In December 2019, Malaysia reported its first polio case in 27 years, detected in Sabah state, leading to outbreak investigation and a targeted immunization campaign to control further spread of the disease.
The case was confirmed as circulating vaccine-derived poliovirus type 1 (cVDPV1) after sequencing of an isolate by the Victorian Infectious Diseases Reference Laboratory (VIDRL), Australia. Subsequently, three more cVDPV1 cases were reported in Sabah state through acute flaccid paralysis (AFP) surveillance. What was once thought to be an eradicated disease in the country had now re-emerged.
During the early part of the outbreak, a team from the Malaysia Epidemic Intelligence Program (EIP) assisted in outbreak investigation, aiming to identify a possible source of the outbreak, as well as any missed cases of AFP. Although the source could not be identified, it was hypothesized that infection may have come from asymptomatic individuals. Findings were communicated to the State Health Department and used to develop an outbreak management plan.
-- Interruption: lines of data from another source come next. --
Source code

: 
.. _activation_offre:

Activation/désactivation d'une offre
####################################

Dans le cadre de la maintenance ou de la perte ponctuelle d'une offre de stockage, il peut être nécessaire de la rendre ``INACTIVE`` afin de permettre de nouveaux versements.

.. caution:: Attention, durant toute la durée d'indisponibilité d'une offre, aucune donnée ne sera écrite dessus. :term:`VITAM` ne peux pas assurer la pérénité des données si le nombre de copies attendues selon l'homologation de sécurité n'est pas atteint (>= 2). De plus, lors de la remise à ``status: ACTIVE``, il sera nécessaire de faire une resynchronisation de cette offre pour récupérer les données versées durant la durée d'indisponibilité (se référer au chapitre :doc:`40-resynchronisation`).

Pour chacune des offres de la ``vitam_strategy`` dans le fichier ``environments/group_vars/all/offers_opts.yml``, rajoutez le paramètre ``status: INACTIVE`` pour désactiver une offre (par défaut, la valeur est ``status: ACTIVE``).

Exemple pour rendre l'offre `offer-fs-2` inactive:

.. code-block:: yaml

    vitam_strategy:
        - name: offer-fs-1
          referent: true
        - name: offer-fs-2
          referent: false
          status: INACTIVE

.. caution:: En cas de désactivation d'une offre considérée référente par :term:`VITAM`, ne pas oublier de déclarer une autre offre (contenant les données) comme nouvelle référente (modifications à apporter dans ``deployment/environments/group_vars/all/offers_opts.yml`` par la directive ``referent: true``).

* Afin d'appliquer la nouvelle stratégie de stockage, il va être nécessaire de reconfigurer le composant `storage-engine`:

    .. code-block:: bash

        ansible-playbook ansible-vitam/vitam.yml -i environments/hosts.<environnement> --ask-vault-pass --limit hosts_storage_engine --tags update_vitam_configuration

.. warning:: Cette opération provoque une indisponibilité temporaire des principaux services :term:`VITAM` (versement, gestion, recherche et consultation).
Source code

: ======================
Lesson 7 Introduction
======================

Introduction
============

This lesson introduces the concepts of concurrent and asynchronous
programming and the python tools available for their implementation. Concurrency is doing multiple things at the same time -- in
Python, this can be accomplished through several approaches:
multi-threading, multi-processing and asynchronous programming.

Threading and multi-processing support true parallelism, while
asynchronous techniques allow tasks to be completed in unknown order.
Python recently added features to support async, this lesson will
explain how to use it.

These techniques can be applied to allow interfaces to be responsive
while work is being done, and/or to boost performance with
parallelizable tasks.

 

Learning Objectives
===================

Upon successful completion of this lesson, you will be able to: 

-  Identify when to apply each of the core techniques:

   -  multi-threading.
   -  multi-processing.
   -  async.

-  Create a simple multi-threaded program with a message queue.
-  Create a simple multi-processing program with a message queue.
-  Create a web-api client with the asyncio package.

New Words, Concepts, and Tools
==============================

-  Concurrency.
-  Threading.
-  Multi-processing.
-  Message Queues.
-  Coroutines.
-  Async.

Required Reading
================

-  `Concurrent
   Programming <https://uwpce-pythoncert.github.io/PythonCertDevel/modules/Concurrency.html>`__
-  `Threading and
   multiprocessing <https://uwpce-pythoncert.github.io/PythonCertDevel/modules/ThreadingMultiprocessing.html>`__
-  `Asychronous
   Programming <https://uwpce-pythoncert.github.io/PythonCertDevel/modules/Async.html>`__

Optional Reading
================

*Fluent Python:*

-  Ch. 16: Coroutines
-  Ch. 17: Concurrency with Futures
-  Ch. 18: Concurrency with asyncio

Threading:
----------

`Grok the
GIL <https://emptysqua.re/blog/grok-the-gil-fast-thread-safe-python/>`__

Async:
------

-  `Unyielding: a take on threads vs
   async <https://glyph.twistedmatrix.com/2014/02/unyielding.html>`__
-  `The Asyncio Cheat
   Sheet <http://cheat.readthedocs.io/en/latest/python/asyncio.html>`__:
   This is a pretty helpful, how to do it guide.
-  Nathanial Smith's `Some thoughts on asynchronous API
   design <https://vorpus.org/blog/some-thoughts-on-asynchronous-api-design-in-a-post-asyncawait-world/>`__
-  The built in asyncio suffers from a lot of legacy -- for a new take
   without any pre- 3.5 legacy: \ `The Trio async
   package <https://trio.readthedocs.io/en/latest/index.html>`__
Rapid vaccination response was also carried out in the affected locality, targeting children who had missed their routine vaccination. On December 27, 2019 a state-wide Polio Immunization Campaign using bivalent oral polio vaccine (bOPV) was launched. The campaign, Kempen Imunisasi Polio Sabah (KIPS), initially targeted children under the age of five, but later expanded to all children under 13 years old in Sabah. Two months later, the World Health Organization (WHO) bolstered the immunization campaign by providing 2.5 million doses of monovalent oral polio vaccine type 2 (mOPV2) to the Ministry of Health (MOH) Malaysia, thus ensuring complete protection from the virus.
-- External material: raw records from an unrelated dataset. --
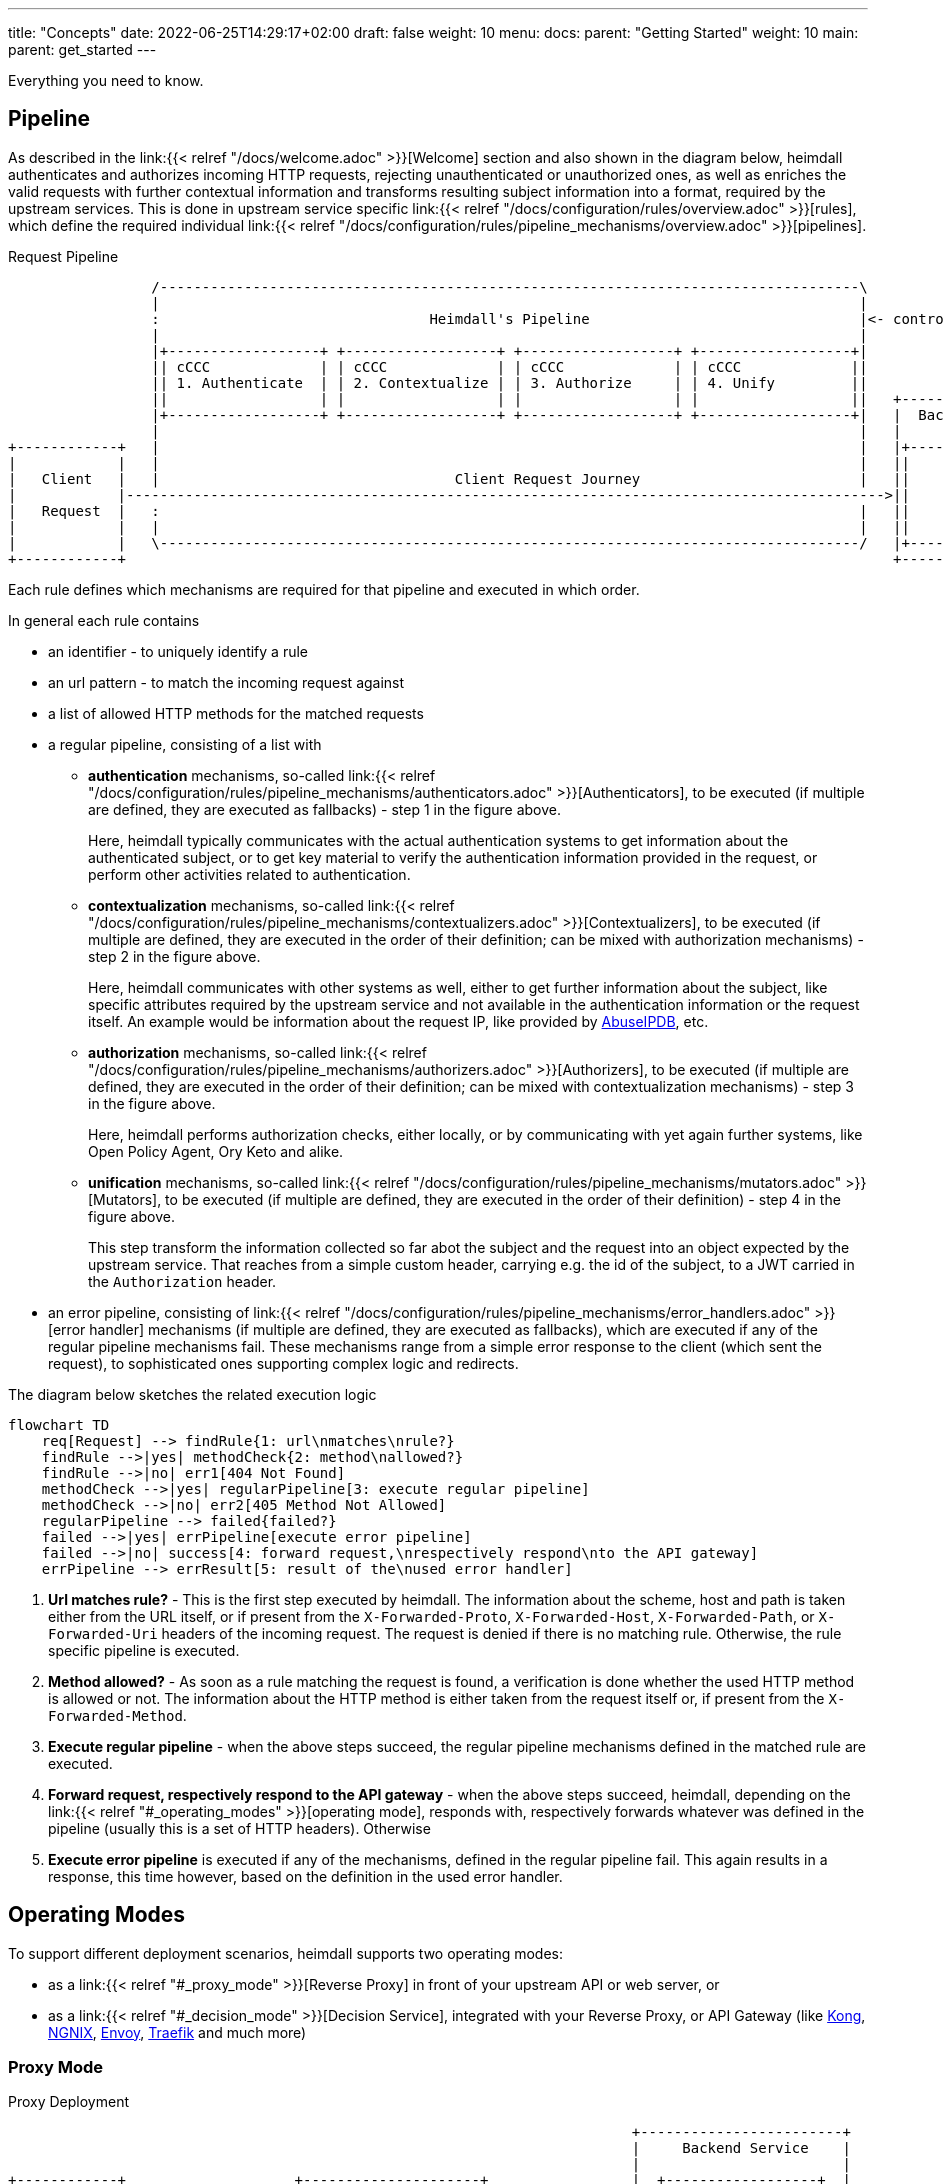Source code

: ---
title: "Concepts"
date: 2022-06-25T14:29:17+02:00
draft: false
weight: 10
menu:
  docs:
    parent: "Getting Started"
    weight: 10
  main:
    parent: get_started
---

Everything you need to know.

== Pipeline

As described in the link:{{< relref "/docs/welcome.adoc" >}}[Welcome] section and also shown in the diagram below, heimdall authenticates and authorizes incoming HTTP requests, rejecting unauthenticated or unauthorized ones, as well as enriches the valid requests with further contextual information and transforms resulting subject information into a format, required by the upstream services. This is done in upstream service specific link:{{< relref "/docs/configuration/rules/overview.adoc" >}}[rules], which define the required individual link:{{< relref "/docs/configuration/rules/pipeline_mechanisms/overview.adoc" >}}[pipelines].

[[_fig_heimdall_request_pipeline]]
.Request Pipeline
[ditaa, format=svg]
....
                 /-----------------------------------------------------------------------------------\
                 |                                                                                   |
                 :                                Heimdall's Pipeline                                |<- controlled by> --+
                 |                                                                                   |                    |
                 |+------------------+ +------------------+ +------------------+ +------------------+|                    |
                 || cCCC             | | cCCC             | | cCCC             | | cCCC             ||                    :
                 || 1. Authenticate  | | 2. Contextualize | | 3. Authorize     | | 4. Unify         ||                    |
                 ||                  | |                  | |                  | |                  ||   +------------------+
                 |+------------------+ +------------------+ +------------------+ +------------------+|   |  Backend Service |
                 |                                                                                   |   |                  |
+------------+   |                                                                                   |   |+----------------+|
|            |   |                                                                                   |   ||                ||
|   Client   |   |                                   Client Request Journey                          |   ||    Business    ||
|            |------------------------------------------------------------------------------------------>||                ||
|   Request  |   :                                                                                   |   ||    Logic       ||
|            |   |                                                                                   |   ||                ||
|            |   \-----------------------------------------------------------------------------------/   |+----------------+|
+------------+                                                                                           +------------------+
....

Each rule defines which mechanisms are required for that pipeline and executed in which order.

In general each rule contains

* an identifier - to uniquely identify a rule
* an url pattern - to match the incoming request against
* a list of allowed HTTP methods for the matched requests
* a regular pipeline, consisting of a list with
** *authentication* mechanisms, so-called link:{{< relref "/docs/configuration/rules/pipeline_mechanisms/authenticators.adoc" >}}[Authenticators], to be executed (if multiple are defined, they are executed as fallbacks) - step 1 in the figure above.
+
Here, heimdall typically communicates with the actual authentication systems to get information about the authenticated subject, or to get key material to verify the authentication information provided in the request, or perform other activities related to authentication.
** *contextualization* mechanisms, so-called link:{{< relref "/docs/configuration/rules/pipeline_mechanisms/contextualizers.adoc" >}}[Contextualizers], to be executed (if multiple are defined, they are executed in the order of their definition; can be mixed with authorization mechanisms) - step 2 in the figure above.
+
Here, heimdall communicates with other systems as well, either to get further information about the subject, like specific attributes required by the upstream service and not available in the authentication information or the request itself. An example would be information about the request IP, like provided by https://www.abuseipdb.com/[AbuseIPDB], etc.
** *authorization* mechanisms, so-called link:{{< relref "/docs/configuration/rules/pipeline_mechanisms/authorizers.adoc" >}}[Authorizers], to be executed (if multiple are defined, they are executed in the order of their definition; can be mixed with contextualization mechanisms) - step 3 in the figure above.
+
Here, heimdall performs authorization checks, either locally, or by communicating with yet again further systems, like Open Policy Agent, Ory Keto and alike.
** *unification* mechanisms, so-called link:{{< relref "/docs/configuration/rules/pipeline_mechanisms/mutators.adoc" >}}[Mutators], to be executed (if multiple are defined, they are executed in the order of their definition) - step 4 in the figure above.
+
This step transform the information collected so far abot the subject and the request into an object expected by the upstream service. That reaches from a simple custom header, carrying e.g. the id of the subject, to a JWT carried in the `Authorization` header.
* an error pipeline, consisting of link:{{< relref "/docs/configuration/rules/pipeline_mechanisms/error_handlers.adoc" >}}[error handler] mechanisms (if multiple are defined, they are executed as fallbacks), which are executed if any of the regular pipeline mechanisms fail. These mechanisms range from a simple error response to the client (which sent the request), to sophisticated ones supporting complex logic and redirects.

The diagram below sketches the related execution logic

[mermaid, format=svg, width=70%]
....
flowchart TD
    req[Request] --> findRule{1: url\nmatches\nrule?}
    findRule -->|yes| methodCheck{2: method\nallowed?}
    findRule -->|no| err1[404 Not Found]
    methodCheck -->|yes| regularPipeline[3: execute regular pipeline]
    methodCheck -->|no| err2[405 Method Not Allowed]
    regularPipeline --> failed{failed?}
    failed -->|yes| errPipeline[execute error pipeline]
    failed -->|no| success[4: forward request,\nrespectively respond\nto the API gateway]
    errPipeline --> errResult[5: result of the\nused error handler]
....

. *Url matches rule?* - This is the first step executed by heimdall. The information about the scheme, host and path is taken either from the URL itself, or if present from the `X-Forwarded-Proto`, `X-Forwarded-Host`, `X-Forwarded-Path`, or `X-Forwarded-Uri` headers of the incoming request. The request is denied if there is no matching rule. Otherwise, the rule specific pipeline is executed.
. *Method allowed?* - As soon as a rule matching the request is found, a verification is done whether the used HTTP method is allowed or not. The information about the HTTP method is either taken from the request itself or, if present from the `X-Forwarded-Method`.
. *Execute regular pipeline* - when the above steps succeed, the regular pipeline mechanisms defined in the matched rule are executed.
. *Forward request, respectively respond to the API gateway* - when the above steps succeed, heimdall, depending on the link:{{< relref "#_operating_modes" >}}[operating mode], responds with, respectively forwards whatever was defined in the pipeline (usually this is a set of HTTP headers). Otherwise
. *Execute error pipeline* is executed if any of the mechanisms, defined in the regular pipeline fail. This again results in a response, this time however, based on the definition in the used error handler.

== Operating Modes

To support different deployment scenarios, heimdall supports two operating modes:

* as a link:{{< relref "#_proxy_mode" >}}[Reverse Proxy] in front of your upstream API or web server, or
* as a link:{{< relref "#_decision_mode" >}}[Decision Service], integrated with your Reverse Proxy, or API Gateway (like https://konghq.com/[Kong], https://nginx.org[NGNIX], https://www.envoyproxy.io/[Envoy], https://traefik.io/[Traefik] and much more)

=== Proxy Mode

[[_fig_heimdall_proxy_deployment]]
.Proxy Deployment
[ditaa, format=svg]
....
                                                                          +------------------------+
                                                                          |     Backend Service    |
                                                                          |                        |
+------------+                    +---------------------+                 |  +------------------+  |
|            |                    |                     |                 |  |                  |  |
|   Client   |                    |                     |                 |  |    Business      |  |
|            |----- request ----->|      Heimdall       |---- request --->|  |                  |  |
|            |                    |                     |     + header    |  |    Logic         |  |
|            |                    |                     |                 |  |                  |  |
+------------+                    +---------------------+                 |  +------------------+  |
                                             :                            |                        |
                                        uses |                            +------------------------+
                                             v                                         |
                                      -----------------+                               |
                                    -----------------+ |                               |
                                  +----------------+ | |                               :
                                  |                | | |<----=-- defined by>  ---------+
                                  |   Rule         | | |
                                  |                | | |
                                  |   definitions  | | +
                                  |                | +
                                  +----------------+
....

In this mode heimdall forwards requests to the upstream service if these satisfy the conditions defined in matched rules. Otherwise, heimdall returns an error to the client. If the execution of the rule was successful, it also forwards additional headers, specified in the rule to the upstream service.

Starting heimdall in this mode happens via the `serve proxy` command. Head over to the description of link:{{< relref "/docs/operations/cli.adoc" >}}[CLI] as well as link:{{< relref "/docs/configuration/services/proxy.adoc" >}}[Configuration] options for more details.

.Reverse Proxy Example
====
Imagine following request hits heimdall

[source, bash]
----
GET /my-service/api HTTP/1.1
Host: heimdall:4455

Some payload
----

And there is a rule, which allows anonymous requests and sets a header with subject id set to `anonymous` like this

[source, yaml]
----
id: rule:my-service:anonymous-api-access
url: /my-service/api
upstream: https://my-backend-service:8888
methods:
  - GET
execute:
  - authenticator: anonymous-authn
  - mutator: id-header
----

Then the request will be forwarded as follows:

[source, bash]
----
GET /my-service/api HTTP/1.1
Host: my-backend-service:8888
X-User-ID: anonymous

Some payload
----

====

=== Decision Mode

[[_fig_heimdall_decision_deployment]]
.Decision Deployment
[ditaa, format=svg]
....
                                                                          +------------------------+
                                                                          |     Backend Service    |
                                                                          |                        |
+------------+                    +---------------------+                 |  +------------------+  |
|            |                    |                     |                 |  |                  |  |
|   Client   |                    |                     |                 |  |    Business      |  |
|            |----- request ----->|      API Gateway    |---- request --->|  |                  |  |
|            |                    |                     |     + header    |  |    Logic         |  |
|            |                    |                     |                 |  |                  |  |
+------------+                    +---------------------+                 |  +------------------+  |
                                         |       ^                        |                        |
                                         |       |                        +------------------------+
                           ok to forward |  ok / not ok                                |
                           request?      |   + header                                  |
                                         |       |                                     |
                                         |       |                                     |
                                         v       |                                     |
                                  +---------------------+                              |
                                  |                     |                              |
                                  |       Heimdall      |                              |
                                  |                     |                              |
                                  +---------------------+                              |
                                             |                                         |
                                        uses :                                         |
                                             v                                         |
                                      -----------------+                               |
                                    -----------------+ |                               |
                                  +----------------+ | |                               :
                                  |                | | |<----=-- defined by>  ---------+
                                  |   Rule         | | |
                                  |                | | |
                                  |   definitions  | | +
                                  |                | +
                                  +----------------+
....

In this mode heimdall can be integrated with most probably all modern API gateways and reverse proxies as a so-called "authentication middleware". Here the reverse proxy, respectively API gateway integrating with heimdall, will forward requests to heimdall by making use of its decision service endpoint for authentication and authorization purposes. As in the link:{{< relref "#_proxy_mode" >}}[Reverse Proxy] mode, heimdall will check if these requests match and satisfy the conditions defined in the available rules. If not, heimdall returns an error to its client (here API gateway/reverse proxy). If the rule execution was successful, it also responds to the API gateway/reverse proxy with additional headers, specified in the matched rule, which are then forwarded to the upstream service.

Starting heimdall in this mode happens via the `serve decision` command. Head over to the description of link:{{< relref "/docs/operations/cli.adoc" >}}[CLI] as well as to link:{{< relref "/docs/configuration/services/decision.adoc" >}}[Configuration] options for more details.

.Decision API Example
====
Imagine following request hits heimdall (sent to it by an API gateway)

[source, bash]
----
GET /my-service/api HTTP/1.1
Host: heimdall:4455
X-Forwarded-Host: my-backend-service

Some payload
----

And there is a rule, which allows anonymous requests and sets a header with subject id set to `anonymous` like this

[source, yaml]
----
id: rule:my-service:anonymous-api-access
url: http:my-backend-service/my-service/api
methods:
  - GET
execute:
  - authenticator: anonymous-authn
  - mutator: id-header
----

Then heimdall will respond with:

[source, bash]
----
HTTP/1.1 202 Accepted
X-User-ID: anonymous
----

====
Although initially off to a good start, the campaign faced a number of challenges amidst the declaration of the COVID-19 pandemic in March 2020. National Movement Control Orders (MCO) resulted in a reduction of activities and the eventual need to adapt to COVID-19 restrictions. Healthcare workers were able to resume the campaign at its initial scale with added protective measures in place, including use of personal protective equipment (PPE), and practicing frequent hand hygiene. Despite these issues, frontline health workers were able to successfully conduct the campaign, achieving more than 90 percent coverage for both bOPV and mOPV2 vaccines. The success of the campaign was made possible through the full commitment of staff and volunteers, as well as innovative and creative strategies.